The Lenovo G500s is quite a plain-looking thing, with black plastic making up the entirety of the chassis; though there's a not-unattractive faux-brushed metal finish to the keyboard surround.
There are very few buttons or flashing lights to complicate matters: all you get is a power button and Lenovo's trademark Onekey Recovery button. Its all-round ambiguity might deter some, while others might be attracted to this - such as those using it for business duties.
It's not the best option for commuting duties, though. Sure, it's certainly slim enough and the full keyboard with number pad make it great for attacking spreadsheets and the like when needed, but its weight of 2.5kg is a little heavy for lugging it around with you all day. Ideally, this would do light bag duties and then sit at home or in an office the rest of the time.
So, the G500s could easily do double time as both a work and play laptop, but there's one slight disadvantage which might be enough to put you off - the keyboard is probably its weakest aspect. It feels very cheap, with very little in the way of feedback.
You'll really need to hammer away at the keys to make sure each and every one registers. If not, you will find that writing a sentence will result in you having to back track to correct a mistake. That might not be the end of the world for some of you - especially those with a more heavy-handed approach - but we found it quite distracting.

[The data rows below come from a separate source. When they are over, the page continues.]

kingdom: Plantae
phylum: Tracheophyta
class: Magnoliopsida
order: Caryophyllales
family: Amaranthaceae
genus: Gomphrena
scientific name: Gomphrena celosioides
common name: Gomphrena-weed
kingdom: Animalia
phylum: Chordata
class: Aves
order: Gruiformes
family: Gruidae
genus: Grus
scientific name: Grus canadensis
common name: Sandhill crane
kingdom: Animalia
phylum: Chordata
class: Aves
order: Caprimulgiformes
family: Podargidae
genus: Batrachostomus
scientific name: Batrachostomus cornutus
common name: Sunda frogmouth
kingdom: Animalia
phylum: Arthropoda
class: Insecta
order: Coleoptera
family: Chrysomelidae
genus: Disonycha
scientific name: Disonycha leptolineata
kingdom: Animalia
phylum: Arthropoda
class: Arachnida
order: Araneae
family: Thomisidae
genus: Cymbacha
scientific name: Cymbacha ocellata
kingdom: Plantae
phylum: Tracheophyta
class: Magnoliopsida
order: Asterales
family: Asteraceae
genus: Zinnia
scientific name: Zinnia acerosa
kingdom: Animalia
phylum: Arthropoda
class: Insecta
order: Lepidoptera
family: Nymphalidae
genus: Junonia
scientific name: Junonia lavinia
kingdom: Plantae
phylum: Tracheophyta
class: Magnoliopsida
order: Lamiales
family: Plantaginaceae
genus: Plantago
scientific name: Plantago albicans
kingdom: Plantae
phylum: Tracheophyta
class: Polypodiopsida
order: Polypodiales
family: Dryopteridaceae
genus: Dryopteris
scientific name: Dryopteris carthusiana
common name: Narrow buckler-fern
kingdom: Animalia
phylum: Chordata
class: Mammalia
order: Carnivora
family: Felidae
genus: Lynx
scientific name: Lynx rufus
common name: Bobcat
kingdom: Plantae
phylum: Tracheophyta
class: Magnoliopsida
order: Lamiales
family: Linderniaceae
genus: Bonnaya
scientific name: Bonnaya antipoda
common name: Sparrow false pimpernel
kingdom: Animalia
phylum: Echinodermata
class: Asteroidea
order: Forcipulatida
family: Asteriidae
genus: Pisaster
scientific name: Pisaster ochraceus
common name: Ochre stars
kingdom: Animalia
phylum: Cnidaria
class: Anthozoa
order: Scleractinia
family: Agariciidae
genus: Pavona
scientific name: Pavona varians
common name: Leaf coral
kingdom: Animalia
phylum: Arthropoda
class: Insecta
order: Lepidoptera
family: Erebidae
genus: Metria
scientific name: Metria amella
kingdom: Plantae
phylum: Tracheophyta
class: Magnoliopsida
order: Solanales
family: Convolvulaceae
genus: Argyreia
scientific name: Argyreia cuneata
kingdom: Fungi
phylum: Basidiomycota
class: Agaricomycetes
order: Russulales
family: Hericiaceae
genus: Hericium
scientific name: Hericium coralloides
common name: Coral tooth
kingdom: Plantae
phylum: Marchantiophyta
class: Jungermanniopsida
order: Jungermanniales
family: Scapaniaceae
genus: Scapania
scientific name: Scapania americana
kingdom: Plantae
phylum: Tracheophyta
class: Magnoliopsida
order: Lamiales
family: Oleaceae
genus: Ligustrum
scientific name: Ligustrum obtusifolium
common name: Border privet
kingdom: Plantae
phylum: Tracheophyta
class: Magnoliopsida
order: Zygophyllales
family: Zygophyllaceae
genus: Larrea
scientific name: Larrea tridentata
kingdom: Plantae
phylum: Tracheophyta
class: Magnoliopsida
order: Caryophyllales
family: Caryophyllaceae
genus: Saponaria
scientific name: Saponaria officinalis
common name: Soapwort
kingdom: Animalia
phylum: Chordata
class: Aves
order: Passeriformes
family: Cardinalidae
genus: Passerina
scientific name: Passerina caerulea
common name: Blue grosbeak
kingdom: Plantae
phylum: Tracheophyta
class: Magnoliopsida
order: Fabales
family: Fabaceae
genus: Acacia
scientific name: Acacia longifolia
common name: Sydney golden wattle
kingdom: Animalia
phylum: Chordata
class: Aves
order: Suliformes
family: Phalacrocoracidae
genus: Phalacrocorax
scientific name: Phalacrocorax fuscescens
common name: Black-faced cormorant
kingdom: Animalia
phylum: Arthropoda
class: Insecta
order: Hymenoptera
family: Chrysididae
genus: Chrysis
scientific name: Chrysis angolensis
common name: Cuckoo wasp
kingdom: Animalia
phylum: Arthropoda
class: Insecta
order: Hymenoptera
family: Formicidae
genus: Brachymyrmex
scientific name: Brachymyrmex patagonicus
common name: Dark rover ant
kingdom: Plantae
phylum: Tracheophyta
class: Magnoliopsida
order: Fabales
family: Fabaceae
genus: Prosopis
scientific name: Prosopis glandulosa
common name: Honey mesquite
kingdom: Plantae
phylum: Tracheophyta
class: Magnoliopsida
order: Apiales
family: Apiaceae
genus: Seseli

Though there's no touchscreen to take advantage of those big tiles in the Modern UI in Windows 8 - a shame, but not unexpected at this level - the trackpad does support the full repertoire of Windows 8 gestures. So, you can swipe from the right of the pad to activate the Charms bar, and more. It works well enough, so that's some consolation.
As we've mentioned already, the G500s doesn't have a showy spec list, as it's been built with a budget in mind, though having said this we were surprised to see an Intel processor as opposed to the AMD stuff we tend to see in low-priced laptops these days.
The 2.4GHz Intel Pentium 2020M isn't a Core processor, obviously, though it does still tick over at a pleasant speed, lagging just behind what you would expect from an equivalent Core i3 due to a lack of hyperthreading: a feature in Intel processors that essentially allows it to carry out more tasks at once.
Lenovo appears to have made up for this shortcoming by giving the G500s 8GB of RAM, which, for an entry-level laptop, seems rather generous and allows for greater multi-tasking without slow down. There's also a 1TB hard drive, which is rather plentiful if you have a lot of files to store.
If you decide that the G500s isn't quite up to standard on the specification front, you can opt to upgrade various components, such as replacing the Pentium with a Core i5 processor, or upgrading the graphics to a meatier NvidiaGeForce GT720M.
Bizarrely, you can even add a Blu-ray drive. Since the screen only supports up to 1366 x 768 pixels, this seems like a little bit of a waste, and trick components like these will inevitably bump up the price, taking it out of bargain territory.
The 15.6-inch display is good, if a little unexciting. Viewing angles aren't particularly generous, which might prove to be a little bit of an issue when you're in a cramped working situation, such as a train.
As pleased as we were with the decent level of hardware on board, we also liked the standard of connectivity on offer, with a respectable two USB 3.0 ports for faster file transfer, as well as an 802.11n Wi-Fi card built in, a DVD writer, HDMI, Ethernet and Bluetooth 4.0. Basically, everything you could possibly need.
The only thing you don't need is bloatware, but unsurprisingly there's quite a bit of it on the G500, the worst offender being the constant warnings from the antivirus that had been bundled with the package.